Davis Accuses Abbott of Grant Fund "Cover-Up"

*This story has been updated throughout to include a response from the office of Attorney General Greg Abbott.

Democratic gubernatorial candidate Wendy Davis accused her Republican opponent Monday of using his power as attorney general to “orchestrate a cover-up” of misspending inside the Texas Enterprise Fund that, according to an audit, handed out taxpayer subsidies to businesses with little oversight.

A spokesman for Attorney General Greg Abbott dismissed the accusation as "political posturing" and provided new details about decisions made to withhold records related to grant recipients a decade ago.

Fueling the controversy are reports over the weekend about orders Abbott's office issued in 2004 and 2005, declaring that various Texas Enterprise Fund records be kept secret. Abbott’s office, in charge of ruling what government records must either be released or withheld, found that numerous “applications” for the grant money were exempt from state transparency laws. 

But a damning new state audit found that many of the companies never submitted formal applications, raising questions about what records Abbott was seeking to block. Davis claims to have found the answer: She is accusing Abbott of declaring the records to be secret in order to hide what the audit turned up years later — a lack of oversight over millions of dollars in grant money.

 

“We need an independent investigation by appropriate state or federal authorities regarding the actions by the attorney general and the attempts to use the power of his office to cover up the transfer of millions of taxpayer dollars to companies whose applications he knew didn’t exist,” Davis said Monday at a news conference in Fort Worth.

Abbott spokesman Jerry Strickland said in a written statement that Davis' remarks amounted to "political posturing — or just ignoring the facts."

"The State Auditor's Office conducted a thorough audit investigation into the TEF and the State Auditor found absolutely no wrongdoing by the Attorney General's Office," Strickland said. "In fact, there are only two references to the Attorney General's Office in the entire audit — and those references refer to the Attorney General's efforts to recover money owed to the State by TEF grantees who failed to fulfill their obligations under the grant. The Attorney General's Office continues to aggressively pursue grantees who owe money to the State of Texas."

Strickland also released a letter from one of the companies, Vought Aircraft, which the company called an "application" for grant fund money. He said the law in 2003 did not require a "formal application" for grants from the Texas Enterprise Fund, so presumably the letter served as the Vought "application" that Abbott initially blocked from public release.

Strickland said provisions of the state's open records laws, approved years ago by state lawmakers, required Abbott to declare certain information to be secret.

"The Legislature — not the Attorney General — established the requirement that grantees' proprietary business information be withheld from disclosure," Strickland said. "That exception for proprietary business information dates back to 1973."
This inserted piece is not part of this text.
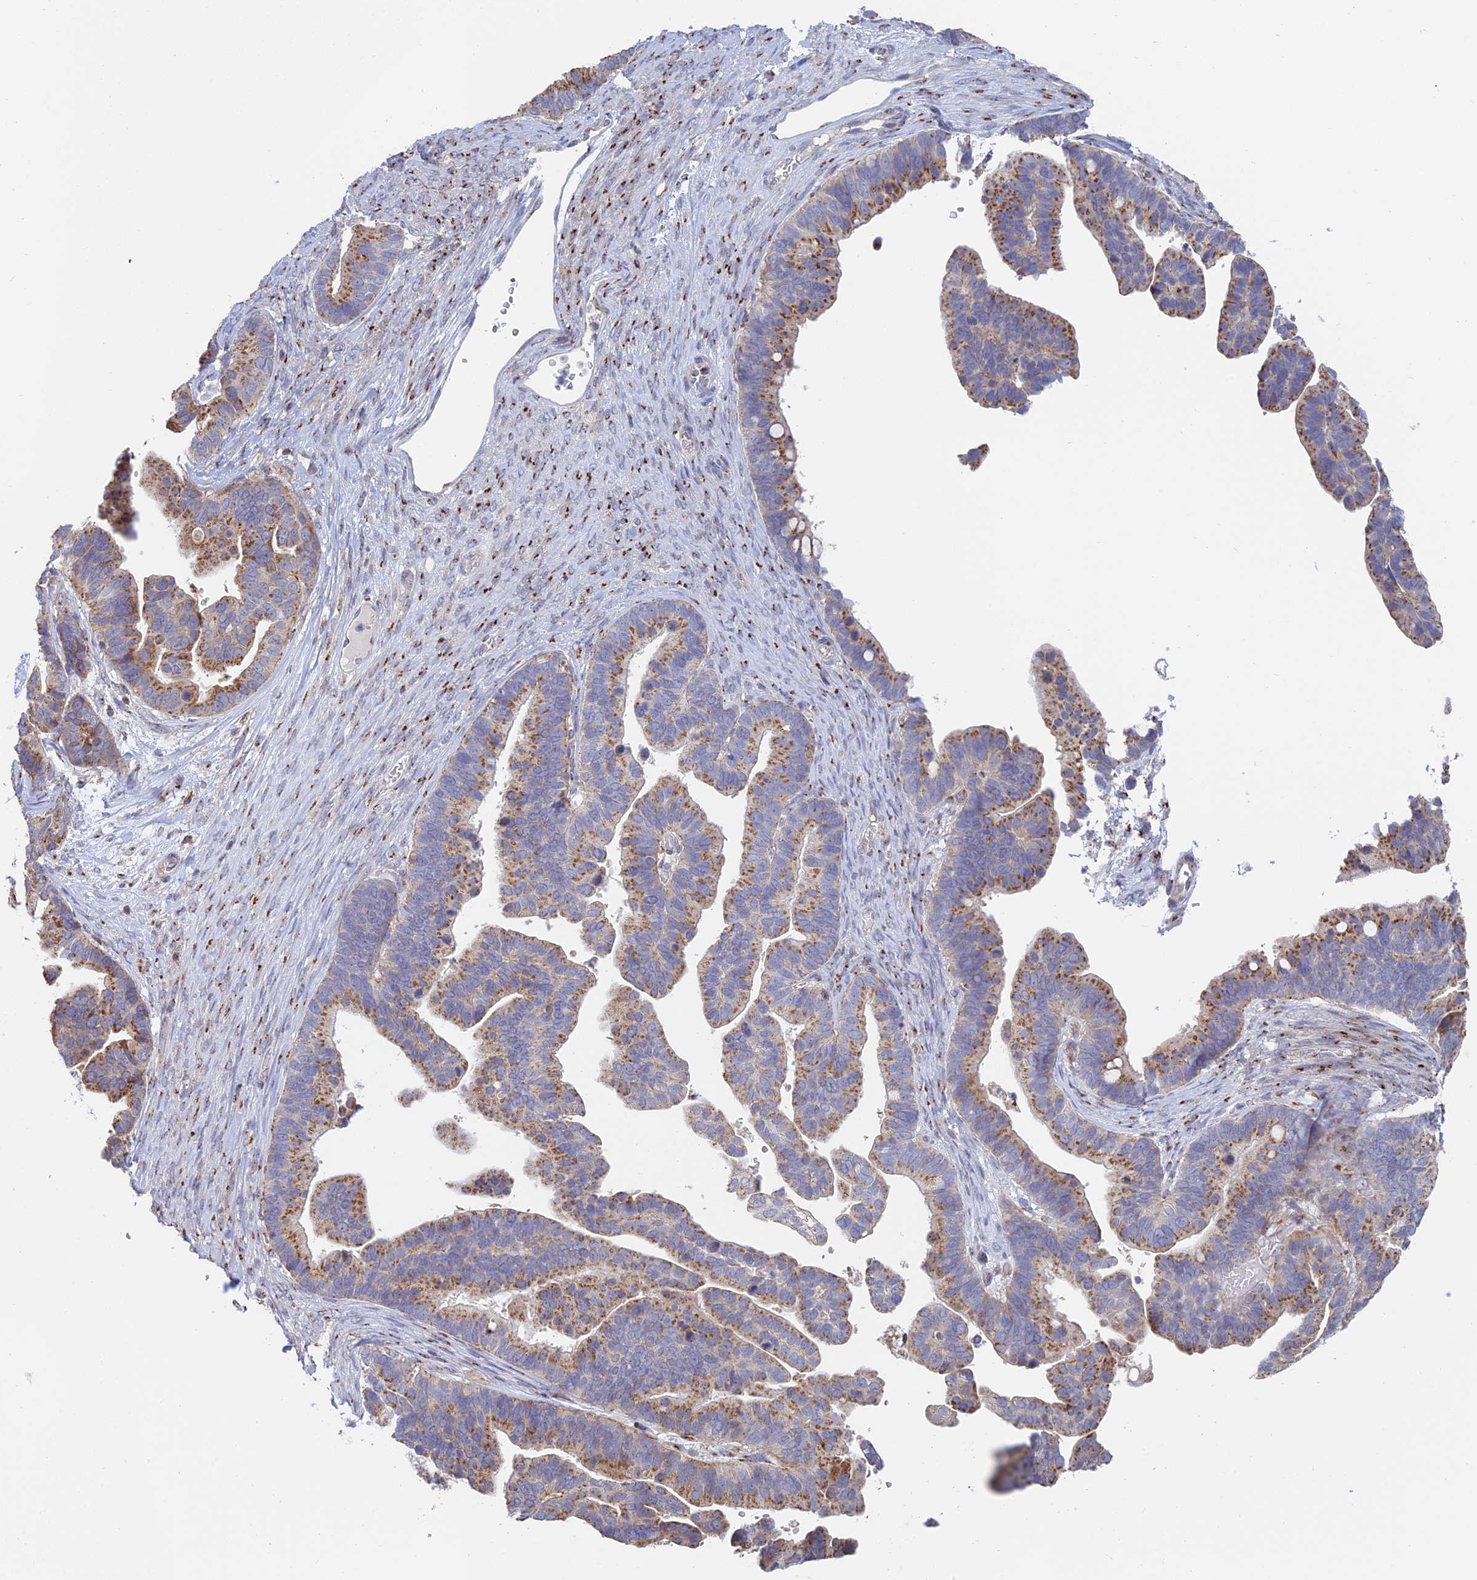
{"staining": {"intensity": "moderate", "quantity": ">75%", "location": "cytoplasmic/membranous"}, "tissue": "ovarian cancer", "cell_type": "Tumor cells", "image_type": "cancer", "snomed": [{"axis": "morphology", "description": "Cystadenocarcinoma, serous, NOS"}, {"axis": "topography", "description": "Ovary"}], "caption": "Brown immunohistochemical staining in ovarian serous cystadenocarcinoma exhibits moderate cytoplasmic/membranous expression in about >75% of tumor cells.", "gene": "HS2ST1", "patient": {"sex": "female", "age": 56}}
In several other instances, including four entities, the question of what precise materials Abbott's office ordered to be withheld remains "inconclusive," Strickland said. He said the office of attorney general was able to find the Vought letter because the company submitted it as part of its legal briefing when it asked the government to keep information in it under seal.

There are no such "application" letters in the file involving at least four other entities that sought enterprise fund money, he said. 

 

"We do not have similar letters that were submitted as part of any briefing during the open records process," Strickland said. "It doesn't mean we didn't see it, we just don't have a record of it. We just don't have that in the file."

At her press conference Davis called for Abbott to hand over any documents that would shed light on what records his office blocked years ago, and she said he should give back more than $1 million in donations that, according to her campaign, were investors in the entities that received Texas Enterprise Fund money.

A recent audit found that the fund, long championed as a crucial job-creation tool by Gov. Rick Perry, was riddled with weak oversight policies, including more than $170 million awarded to recipients that never formally applied for the funds. 

The Texas State Auditor’s report of the Texas Enterprise Fund describes a system in which many recipients of financial awards were decided outside of formal channels and were often not properly monitored to ensure they were delivering the number of jobs or the type of jobs they had promised. 

The report suggests that the governor’s office was, at best, sloppy or, at worst, misleading in providing information to lawmakers and the public about how the program was run. A January 2013 biennial report on the program only reported the number of jobs that firms receiving incentives intended to create, and left out several other details, including that only 73 percent of those jobs had been created.  

The governor’s office said the audit confirmed the funds had been allocated “in accordance with state law” and has been reauthorized by the Texas Legislature since its inception.

Reporter Aman Batheja contributed to this story.